While I was still in bed the next morning, I felt, by the concentrated stillness outside the house, that there were many people about it. I knew who they were: the old men of the farm, squatting upon the stones, munching, sniffing their tobacco, spitting, and whispering. I also knew what they wanted: they had come to inform me that they wished to set a Kyama on the case of the shot of last night, and of the death of the children.

A Kyama is an assembly of the Elders of a farm, which is authorized by the Government to settle the local differences amongst the Squatters. The members of the Kyama gather round a crime, or an accident, and will sit over it for many weeks, battening upon mutton, talk, and disaster. I knew that now the old men would want to talk the whole matter over with me, and also that they would, if they could, in the end make me come into their court to give the final judgment in the case. I did not want to take up an endless discussion of the tragedy of the night, at this moment, and sent for my horse to get out and away from them.

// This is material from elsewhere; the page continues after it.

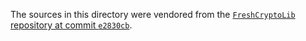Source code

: The sources in this directory were vendored from the [`FreshCryptoLib` repository at commit `e2830cb`](https://github.com/rdubois-crypto/FreshCryptoLib/tree/e2830cb5d7b0f6ae35b5800287c0f5c92388070b).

As I came out from the house I found, as I expected, the whole circle of the Ancients to the left of it, near the boys’ huts. For the sake of their own dignity as an assembly they pretended not to see me, until they realized that I was going away. They then stumbled on to their old legs in great haste, and began to flap their arms at me. I waved my hand to them in return, and rode off.

Chapter 2.

Riding in the Reserve

I rode into the Masai Reserve. I had to cross the river to get there; riding on, I got into the Game Reserve in a quarter of an hour. It had taken me some time, while I had lived on the farm, to find a place where I could get over the river on horseback: the descent was stony, and the slope up the other side very steep, but “once in,—how the delighted spirit pants for joy.”

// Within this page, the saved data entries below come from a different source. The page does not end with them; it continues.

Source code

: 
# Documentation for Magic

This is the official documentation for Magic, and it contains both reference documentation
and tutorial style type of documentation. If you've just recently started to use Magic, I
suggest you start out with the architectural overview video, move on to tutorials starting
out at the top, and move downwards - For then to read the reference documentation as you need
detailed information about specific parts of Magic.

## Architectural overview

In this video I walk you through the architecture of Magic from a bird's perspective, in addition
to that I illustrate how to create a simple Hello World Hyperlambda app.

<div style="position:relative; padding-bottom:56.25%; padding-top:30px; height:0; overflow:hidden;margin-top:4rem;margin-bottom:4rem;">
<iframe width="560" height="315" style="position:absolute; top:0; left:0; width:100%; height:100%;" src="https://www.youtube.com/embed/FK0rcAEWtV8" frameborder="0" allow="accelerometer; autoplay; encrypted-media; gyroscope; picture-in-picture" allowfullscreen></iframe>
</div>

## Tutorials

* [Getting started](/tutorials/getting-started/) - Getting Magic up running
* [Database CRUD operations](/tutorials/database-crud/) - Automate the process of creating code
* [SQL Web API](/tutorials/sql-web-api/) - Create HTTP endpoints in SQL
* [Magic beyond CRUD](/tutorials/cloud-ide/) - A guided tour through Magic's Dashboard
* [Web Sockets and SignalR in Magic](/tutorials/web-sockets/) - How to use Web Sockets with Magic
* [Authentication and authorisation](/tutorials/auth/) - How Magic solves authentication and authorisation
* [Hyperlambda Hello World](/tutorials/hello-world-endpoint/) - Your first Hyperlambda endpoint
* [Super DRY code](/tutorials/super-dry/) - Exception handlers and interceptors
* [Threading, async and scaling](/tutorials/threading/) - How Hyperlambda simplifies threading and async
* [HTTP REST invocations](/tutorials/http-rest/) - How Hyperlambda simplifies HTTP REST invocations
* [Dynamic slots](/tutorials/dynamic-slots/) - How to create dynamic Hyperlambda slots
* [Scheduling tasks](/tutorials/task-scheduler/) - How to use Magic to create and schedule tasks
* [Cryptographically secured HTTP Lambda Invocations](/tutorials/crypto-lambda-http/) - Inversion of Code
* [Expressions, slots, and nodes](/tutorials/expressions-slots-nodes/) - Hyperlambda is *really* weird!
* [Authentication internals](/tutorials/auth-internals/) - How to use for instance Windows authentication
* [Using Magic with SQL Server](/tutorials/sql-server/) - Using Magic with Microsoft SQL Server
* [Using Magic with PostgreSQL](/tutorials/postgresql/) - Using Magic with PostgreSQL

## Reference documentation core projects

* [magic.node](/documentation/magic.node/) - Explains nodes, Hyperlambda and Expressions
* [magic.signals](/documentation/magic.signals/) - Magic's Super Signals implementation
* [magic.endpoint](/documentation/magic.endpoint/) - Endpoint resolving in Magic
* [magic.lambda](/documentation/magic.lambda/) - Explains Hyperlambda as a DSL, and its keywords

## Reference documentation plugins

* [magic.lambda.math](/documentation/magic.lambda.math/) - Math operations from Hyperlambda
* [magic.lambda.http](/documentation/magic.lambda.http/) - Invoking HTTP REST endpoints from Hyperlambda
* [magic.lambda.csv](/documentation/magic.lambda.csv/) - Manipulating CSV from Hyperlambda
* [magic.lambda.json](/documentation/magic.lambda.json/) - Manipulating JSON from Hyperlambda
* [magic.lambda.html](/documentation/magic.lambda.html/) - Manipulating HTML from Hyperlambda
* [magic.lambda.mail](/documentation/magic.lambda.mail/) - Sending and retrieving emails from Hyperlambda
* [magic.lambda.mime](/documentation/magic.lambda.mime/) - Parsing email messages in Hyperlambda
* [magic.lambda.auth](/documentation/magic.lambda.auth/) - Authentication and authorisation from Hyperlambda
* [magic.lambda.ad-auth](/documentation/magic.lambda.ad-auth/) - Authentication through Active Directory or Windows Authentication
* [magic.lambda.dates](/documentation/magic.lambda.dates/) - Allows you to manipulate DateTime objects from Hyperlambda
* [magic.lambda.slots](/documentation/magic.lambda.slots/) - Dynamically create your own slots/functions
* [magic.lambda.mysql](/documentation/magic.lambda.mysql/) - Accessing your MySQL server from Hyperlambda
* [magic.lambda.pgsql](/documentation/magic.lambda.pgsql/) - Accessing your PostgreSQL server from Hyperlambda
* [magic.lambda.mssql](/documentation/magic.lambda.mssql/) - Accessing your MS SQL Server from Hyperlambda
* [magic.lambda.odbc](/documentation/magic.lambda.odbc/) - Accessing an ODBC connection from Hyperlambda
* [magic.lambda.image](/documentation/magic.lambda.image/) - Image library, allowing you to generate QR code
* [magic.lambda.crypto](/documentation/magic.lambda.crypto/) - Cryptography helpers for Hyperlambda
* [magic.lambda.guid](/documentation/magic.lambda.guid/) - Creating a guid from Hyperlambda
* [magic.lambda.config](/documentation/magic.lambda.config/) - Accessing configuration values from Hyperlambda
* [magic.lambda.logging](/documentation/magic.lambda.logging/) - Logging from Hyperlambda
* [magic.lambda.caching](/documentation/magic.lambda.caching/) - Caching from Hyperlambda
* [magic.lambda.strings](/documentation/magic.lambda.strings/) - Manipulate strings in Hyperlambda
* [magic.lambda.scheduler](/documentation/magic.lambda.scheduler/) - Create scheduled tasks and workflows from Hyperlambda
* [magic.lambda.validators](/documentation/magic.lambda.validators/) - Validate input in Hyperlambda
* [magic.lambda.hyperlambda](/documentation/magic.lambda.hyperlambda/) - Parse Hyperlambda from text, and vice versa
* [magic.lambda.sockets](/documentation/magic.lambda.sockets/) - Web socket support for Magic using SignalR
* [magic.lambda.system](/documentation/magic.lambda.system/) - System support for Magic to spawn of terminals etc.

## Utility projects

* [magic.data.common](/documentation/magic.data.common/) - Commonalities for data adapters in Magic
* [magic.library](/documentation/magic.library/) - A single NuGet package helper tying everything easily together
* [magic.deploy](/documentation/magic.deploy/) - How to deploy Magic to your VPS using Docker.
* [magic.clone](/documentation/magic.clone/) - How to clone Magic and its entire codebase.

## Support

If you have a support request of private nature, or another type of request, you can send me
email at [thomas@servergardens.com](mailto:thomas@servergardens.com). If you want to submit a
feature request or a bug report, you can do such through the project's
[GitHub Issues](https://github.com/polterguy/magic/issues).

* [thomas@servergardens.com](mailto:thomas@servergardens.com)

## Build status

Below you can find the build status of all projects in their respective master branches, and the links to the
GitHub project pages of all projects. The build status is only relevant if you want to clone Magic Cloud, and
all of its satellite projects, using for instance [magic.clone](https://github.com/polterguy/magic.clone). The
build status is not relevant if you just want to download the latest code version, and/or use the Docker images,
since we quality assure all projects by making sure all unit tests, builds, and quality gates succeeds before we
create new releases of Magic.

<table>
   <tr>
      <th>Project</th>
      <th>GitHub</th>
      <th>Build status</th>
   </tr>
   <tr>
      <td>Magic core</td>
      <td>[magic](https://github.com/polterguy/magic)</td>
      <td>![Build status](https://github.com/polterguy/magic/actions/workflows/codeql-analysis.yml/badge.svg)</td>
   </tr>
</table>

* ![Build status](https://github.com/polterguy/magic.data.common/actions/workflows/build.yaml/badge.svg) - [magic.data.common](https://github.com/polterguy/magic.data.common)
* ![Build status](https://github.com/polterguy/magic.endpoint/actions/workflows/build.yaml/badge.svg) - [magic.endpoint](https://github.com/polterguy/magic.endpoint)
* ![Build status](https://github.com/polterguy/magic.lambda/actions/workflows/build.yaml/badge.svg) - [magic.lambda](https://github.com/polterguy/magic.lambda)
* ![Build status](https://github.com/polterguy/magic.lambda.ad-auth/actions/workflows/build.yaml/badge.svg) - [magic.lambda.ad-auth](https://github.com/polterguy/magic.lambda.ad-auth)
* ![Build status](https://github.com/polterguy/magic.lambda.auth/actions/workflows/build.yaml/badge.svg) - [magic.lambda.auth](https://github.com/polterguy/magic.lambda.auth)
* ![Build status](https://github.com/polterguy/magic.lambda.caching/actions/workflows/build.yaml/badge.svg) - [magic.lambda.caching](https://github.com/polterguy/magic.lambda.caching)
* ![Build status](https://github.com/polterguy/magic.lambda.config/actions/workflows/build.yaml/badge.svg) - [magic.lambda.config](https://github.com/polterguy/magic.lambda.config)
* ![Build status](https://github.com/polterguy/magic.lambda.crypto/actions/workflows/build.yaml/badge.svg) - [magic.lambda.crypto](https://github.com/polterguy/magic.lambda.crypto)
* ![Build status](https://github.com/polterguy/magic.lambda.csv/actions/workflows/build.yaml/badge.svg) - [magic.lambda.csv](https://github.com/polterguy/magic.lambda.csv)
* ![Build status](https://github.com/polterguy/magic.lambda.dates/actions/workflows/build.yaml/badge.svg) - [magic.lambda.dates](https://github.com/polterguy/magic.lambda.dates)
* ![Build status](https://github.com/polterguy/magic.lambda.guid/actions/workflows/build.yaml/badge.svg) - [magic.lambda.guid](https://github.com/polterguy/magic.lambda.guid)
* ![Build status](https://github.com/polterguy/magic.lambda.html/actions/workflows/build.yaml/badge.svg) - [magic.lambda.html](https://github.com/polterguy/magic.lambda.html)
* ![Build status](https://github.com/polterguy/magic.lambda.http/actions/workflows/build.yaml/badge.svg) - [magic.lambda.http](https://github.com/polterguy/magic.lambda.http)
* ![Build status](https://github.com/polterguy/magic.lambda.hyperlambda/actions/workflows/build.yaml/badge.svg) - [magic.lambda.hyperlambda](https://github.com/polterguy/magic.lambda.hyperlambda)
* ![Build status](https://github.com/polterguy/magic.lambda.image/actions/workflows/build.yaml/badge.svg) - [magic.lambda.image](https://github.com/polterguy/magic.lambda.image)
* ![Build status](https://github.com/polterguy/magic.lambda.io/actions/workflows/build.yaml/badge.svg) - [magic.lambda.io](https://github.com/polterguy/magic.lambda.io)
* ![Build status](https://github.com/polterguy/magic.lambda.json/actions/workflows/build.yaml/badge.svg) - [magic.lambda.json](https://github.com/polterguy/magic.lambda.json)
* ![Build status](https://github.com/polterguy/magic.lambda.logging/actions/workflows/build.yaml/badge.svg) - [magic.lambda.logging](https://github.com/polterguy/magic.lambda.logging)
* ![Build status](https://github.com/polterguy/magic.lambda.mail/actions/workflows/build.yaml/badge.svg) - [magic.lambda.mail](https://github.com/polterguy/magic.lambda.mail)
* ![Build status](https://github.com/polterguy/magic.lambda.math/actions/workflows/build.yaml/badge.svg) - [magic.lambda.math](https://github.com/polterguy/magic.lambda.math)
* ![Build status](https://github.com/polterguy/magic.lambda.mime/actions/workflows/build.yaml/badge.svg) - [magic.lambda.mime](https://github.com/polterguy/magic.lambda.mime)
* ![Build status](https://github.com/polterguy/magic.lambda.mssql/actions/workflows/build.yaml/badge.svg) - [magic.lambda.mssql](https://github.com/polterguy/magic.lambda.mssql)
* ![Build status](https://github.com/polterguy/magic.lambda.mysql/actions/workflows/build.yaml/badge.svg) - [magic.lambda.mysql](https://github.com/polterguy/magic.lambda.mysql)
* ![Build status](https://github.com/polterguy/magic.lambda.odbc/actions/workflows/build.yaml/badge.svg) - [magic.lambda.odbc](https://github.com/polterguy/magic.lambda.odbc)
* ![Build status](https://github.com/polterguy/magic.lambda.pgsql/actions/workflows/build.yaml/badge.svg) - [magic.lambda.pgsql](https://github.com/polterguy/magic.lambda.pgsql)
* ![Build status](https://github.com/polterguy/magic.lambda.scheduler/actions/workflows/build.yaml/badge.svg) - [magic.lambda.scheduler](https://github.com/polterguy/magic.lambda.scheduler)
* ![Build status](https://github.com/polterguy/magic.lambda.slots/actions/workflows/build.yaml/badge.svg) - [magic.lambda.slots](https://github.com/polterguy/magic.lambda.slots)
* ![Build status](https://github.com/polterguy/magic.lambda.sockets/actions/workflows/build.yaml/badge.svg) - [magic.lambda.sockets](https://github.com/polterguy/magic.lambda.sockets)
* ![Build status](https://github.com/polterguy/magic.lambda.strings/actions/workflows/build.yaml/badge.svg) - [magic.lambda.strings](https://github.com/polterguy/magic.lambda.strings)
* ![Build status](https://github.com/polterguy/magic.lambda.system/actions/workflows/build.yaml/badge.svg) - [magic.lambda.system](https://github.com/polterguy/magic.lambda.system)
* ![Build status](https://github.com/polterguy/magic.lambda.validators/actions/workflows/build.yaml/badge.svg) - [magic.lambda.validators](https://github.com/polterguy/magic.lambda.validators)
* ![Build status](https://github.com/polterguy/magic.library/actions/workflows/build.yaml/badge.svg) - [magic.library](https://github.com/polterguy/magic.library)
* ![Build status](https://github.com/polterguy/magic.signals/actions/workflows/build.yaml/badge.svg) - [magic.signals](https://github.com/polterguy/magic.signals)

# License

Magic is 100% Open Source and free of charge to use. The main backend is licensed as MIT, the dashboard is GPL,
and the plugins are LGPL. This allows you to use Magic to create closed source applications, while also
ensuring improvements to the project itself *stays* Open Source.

Here lay before you a hundred miles’ gallop over grass and open undulating land; there was not a fence nor a ditch, and no road. There was no human habitation except the Masai villages, and those were deserted half the year, when the great wanderers took themselves and their herds off to other pastures. There were low thorn trees regularly spread over the plain, and long deep valleys with dry riverbeds of big flat stones, where you had to find a deer-path here and there to take you across. After a little while you became aware of how still it was out here. Now, looking back on my life in Africa, I feel that it might altogether be described as the existence of a person who had come from a rushed and noisy world, into a still country.

A little before the rains, the Masai burn off the old dry grass, and while the plains are thus lying black and waste they are unpleasant to travel on: you will get the black charred dust, which the hoofs of your horse raise, all over you and into your eyes, and the burnt grass-stalks are sharp as glass; your dogs get their feet cut on them. But when the rains come, and the young green grass is fresh on the plains, you feel as if riding upon springs, and the horse gets a little mad with the pleasantness. The various kinds of gazelles come to the green places to graze, and there look like toy animals stood upon a billiard table. You may ride into a herd of Eland; the mighty peaceful beasts will let you get close to them before they start trotting off, their long horns streaming backwards over their raised necks, the large loose flaps of breastskin, that make them look square, swaying as they jog. They seem to have come out of an old Egyptian epitaph, but there they have been ploughing the fields, which gives them a familiar and domesticated air. The Giraffe keep farther away in the Reserve.